Systemic administration of antioxidants decreases lung injury. Rats were injected with a mixture of antioxidants (ascorbate, NAC, and deferoxamine) or an equivalent amount of vehicle (saline), 18 hours and 1 hour before being exposed to 184 ppm Cl₂ for 30 minutes, returned to room air, and killed 1 hour later. Values are means ± 1 SEM. In each case, open bars represent values from rats exposed to air, solid bars from rats exposed to Cl₂ and pretreated with saline, and hatched bars from rats pretreated with antioxidants and then exposed to Cl₂. Pa_O2 was measured in arterial samples from the carotid artery drawn during anesthesia; protein and ascorbate concentrations were measured in BAL samples. *P < 0.05 compared with the corresponding saline values.
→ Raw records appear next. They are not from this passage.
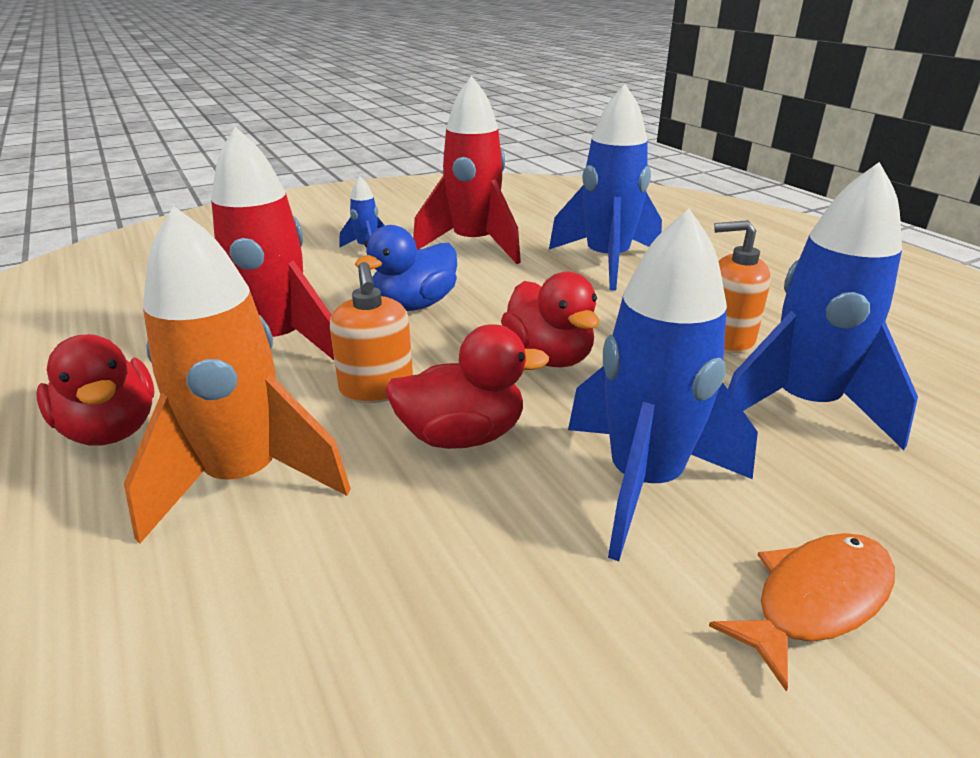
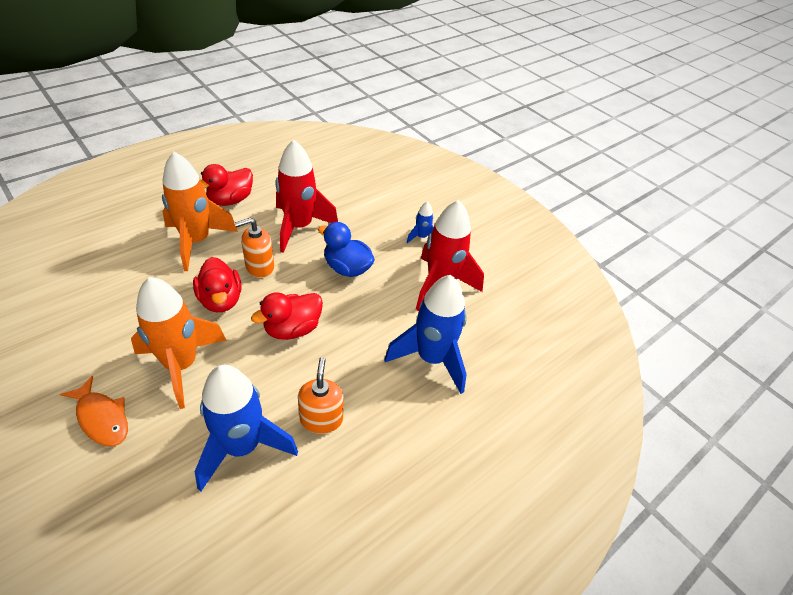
camera: 75 degrees right, 15 degrees up
blue rocket [568,208,758,561] -> orange rocket [131,277,226,409]

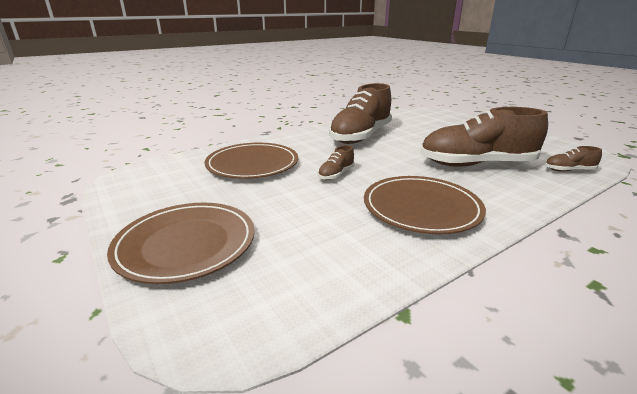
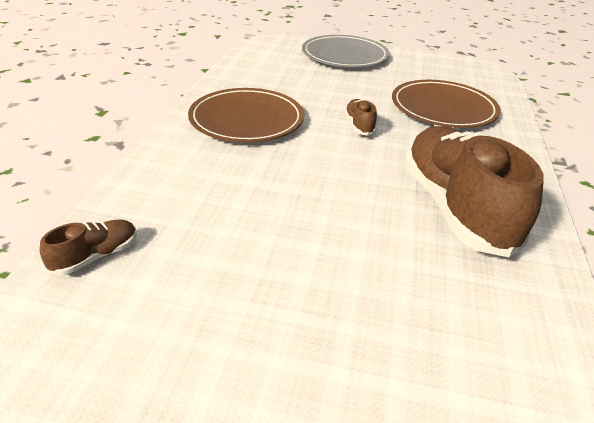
camera: 135 degrees right, 10 degrees up
brown plate [107,203,255,284] -> grey plate [302,35,390,67]
brown shoe [420,107,548,167] -> none

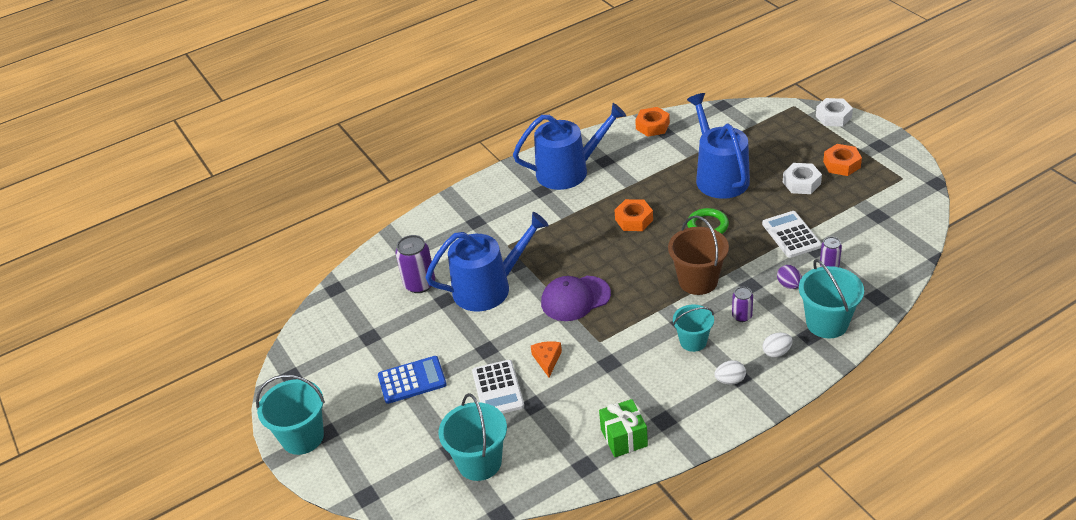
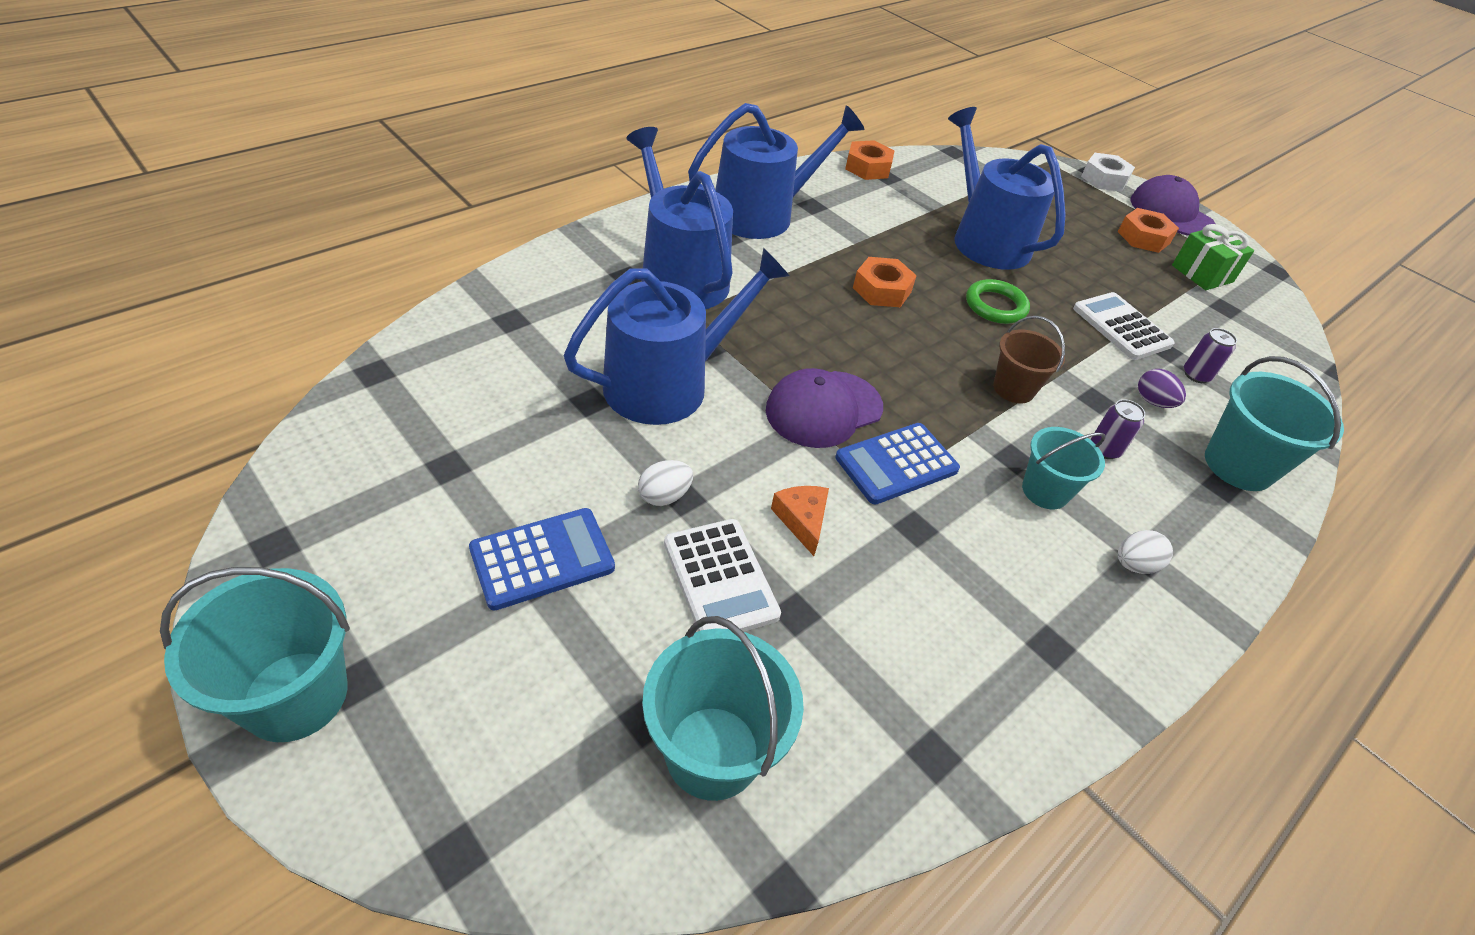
camera: 20 degrees left, 5 degrees up
purple can [395,235,435,293] -> none
green gift [599,399,648,457] -> green gift moved to [1172,224,1254,290]
brown bucket [668,215,729,295] -> brown bucket [993,316,1065,403], size x0.66
white egg [763,333,792,358] -> white egg moved to [638,460,693,506]
white nut [783,163,822,194] -> none
none -> blue watering can [626,127,733,309]
none -> blue calculator [835,423,960,505]
none -> purple cap [1130,175,1216,236]

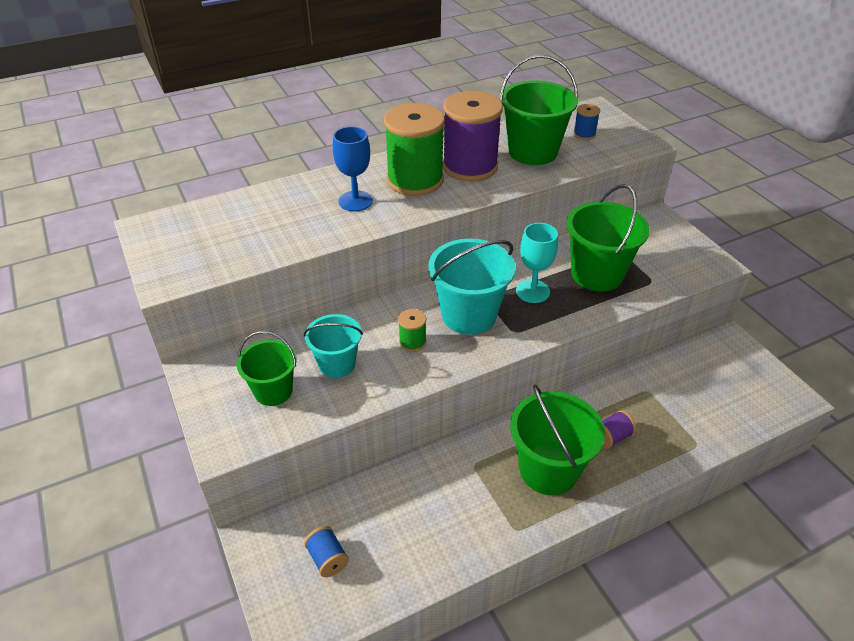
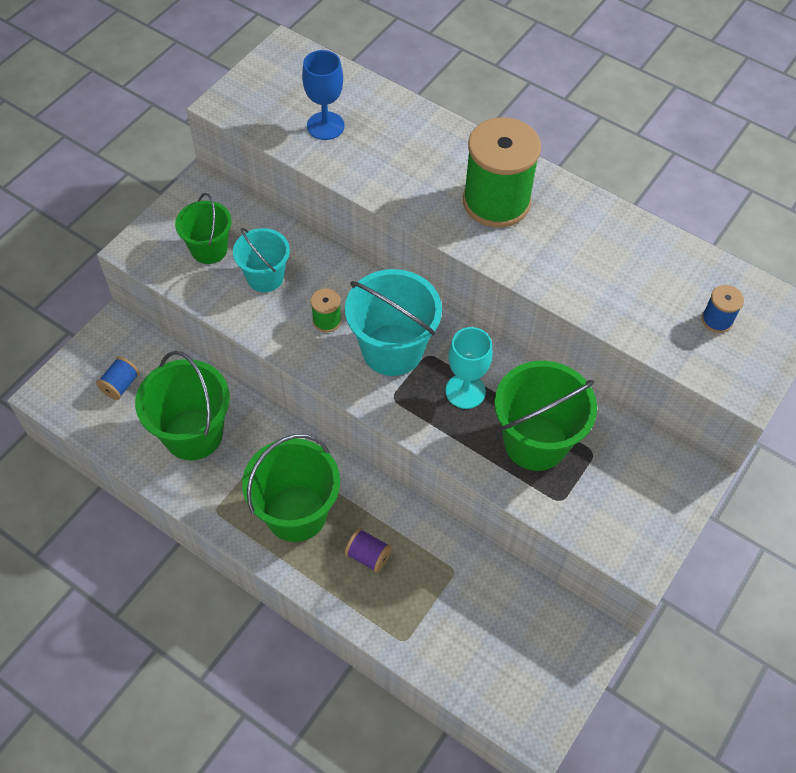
camera: 60 degrees right, 15 degrees up
blue goblet [333,126,373,211] -> blue goblet moved to [302,50,344,140]
purple spool [442,91,503,182] -> none
green bucket [500,55,578,165] -> green bucket moved to [135,351,230,460]

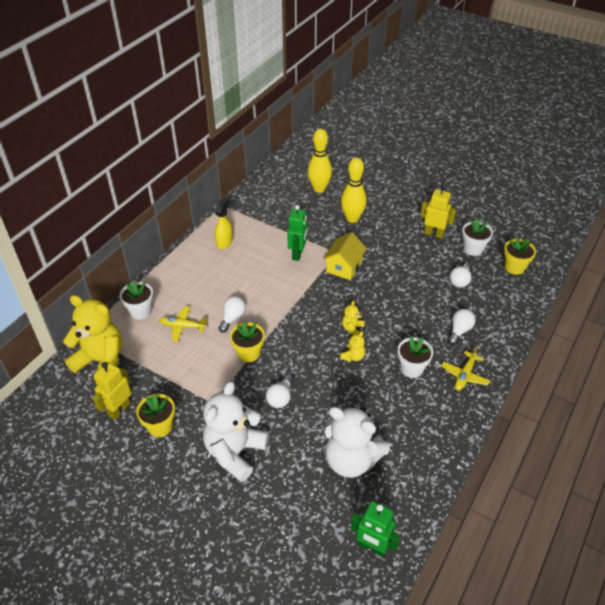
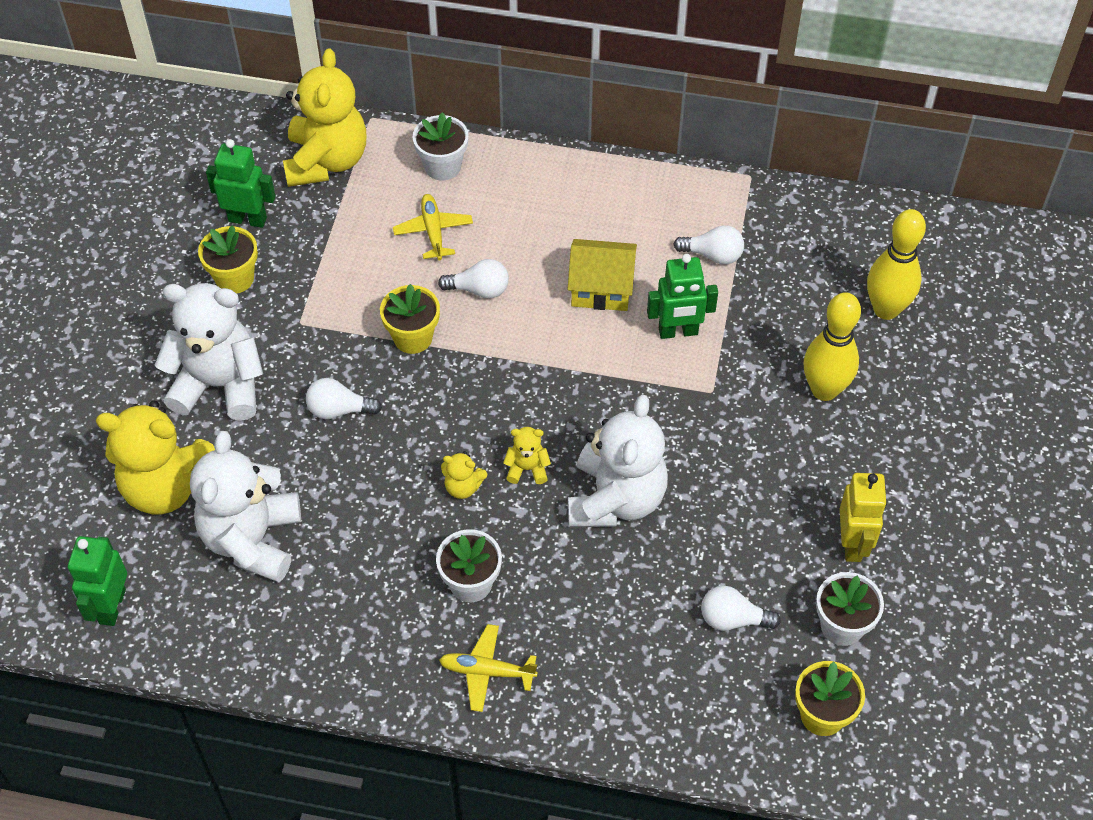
camera: 70 degrees right, 10 degrees up
yellow robot [92,362,131,420] -> green robot [206,139,276,228]
yellow spray bottle [215,197,233,249] -> none
yellow house [323,232,367,280] -> yellow house moved to [568,239,637,311]
white light bulb [448,309,475,345] -> white light bulb moved to [673,225,744,265]
none -> yellow teddy bear [96,401,215,514]
none -> white teddy bear [568,395,668,527]

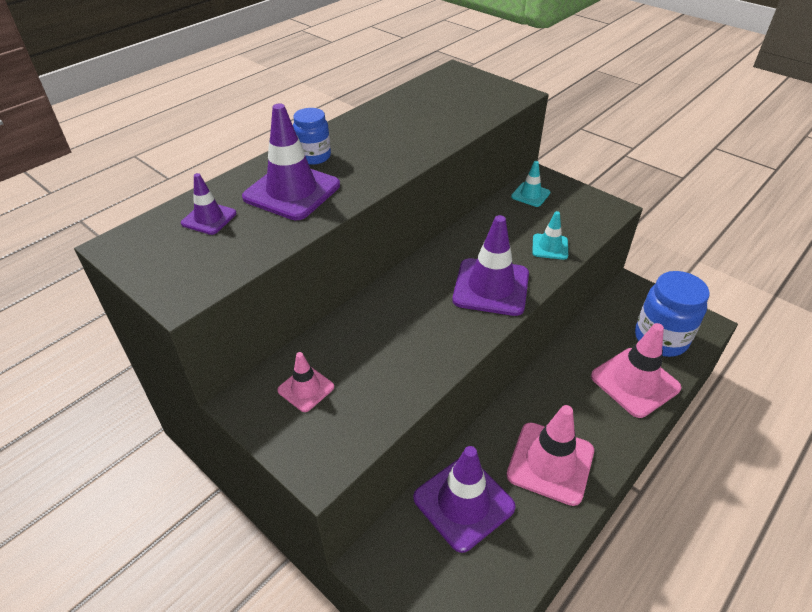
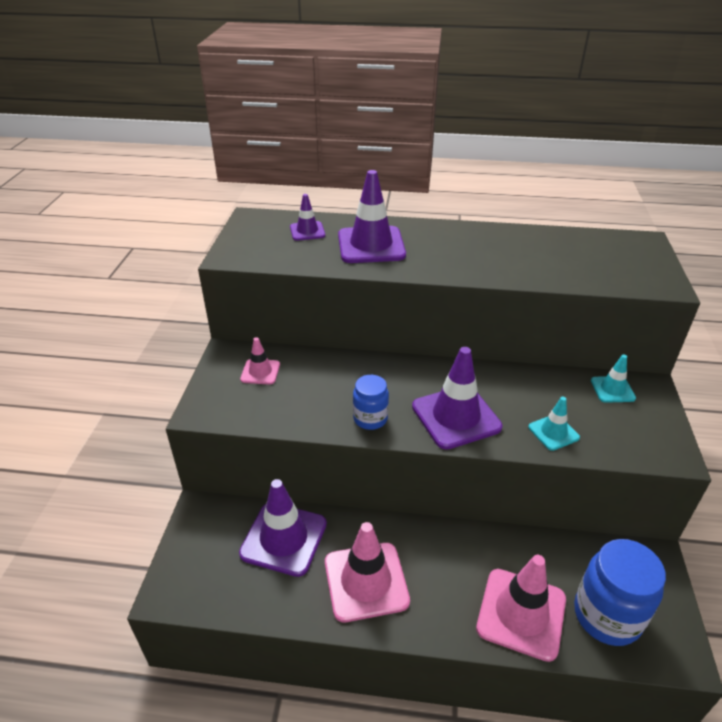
camera: 55 degrees right, 5 degrees down
blue jar [293,108,331,165] -> blue jar moved to [353,375,389,430]

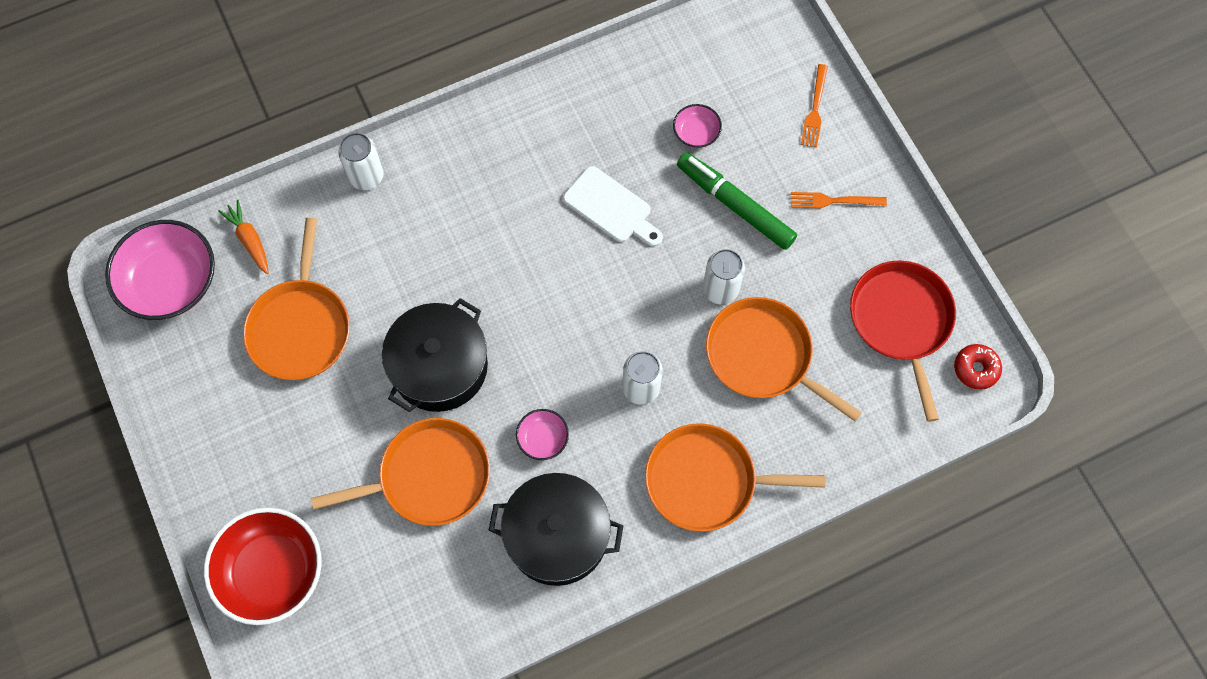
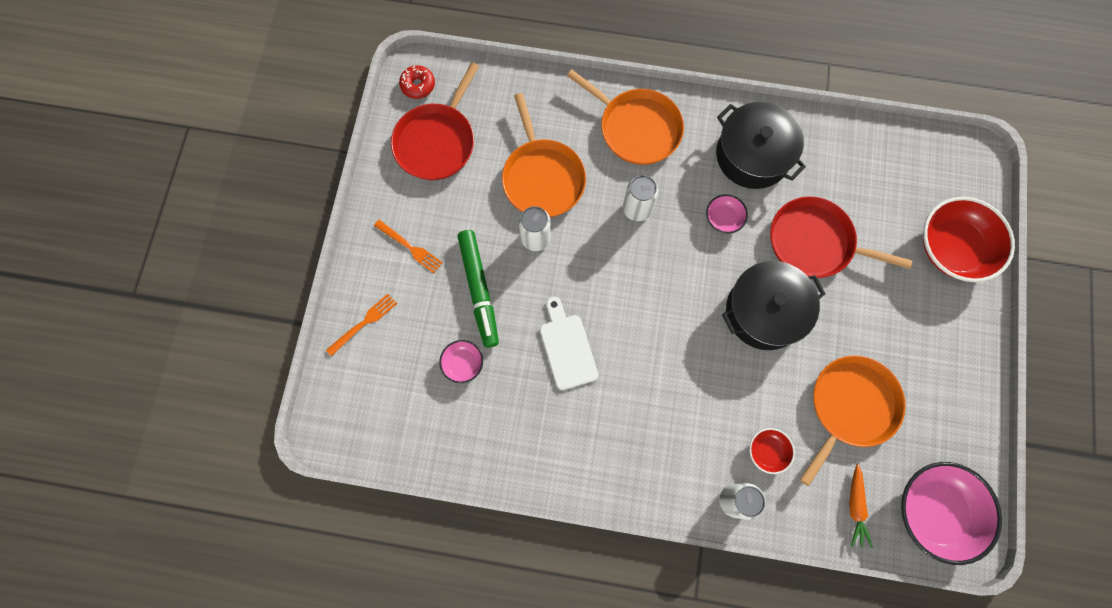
camera: 145 degrees left, 5 degrees up
orange pan [311,418,490,526] -> red pan [770,196,912,278]
none -> red bowl [749,428,795,474]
Adapted by permission from Reference .

Figure 3.

Augmentation of lung ascorbate levels by post-exposure, intravenous administration of ascorbate. Rats were exposed to 300 ppm Cl₂ for 30 minutes and then returned to room air. Within 10 minutes after exposure, they received a single injection of 20 mg ascorbic acid in 0.2 ml of normal saline. They were killed 1 hour later, their lungs were lavaged, and a blood sample was drawn from the left ventricle. Urea concentrations were measured in both the bronchoalveolar lavage (BAL) fluid and the plasma and ELF volume was calculated from the dilution of urea as previously described (60). The amounts of ascorbate in the BAL fluid and lung tissues were then measured by HPLC as previously described (35). Values are means ± 1 SEM for n = 6 rats in each group. *Significantly different from the corresponding saline group under the same conditions; ^#significantly different from the corresponding variable in the air group.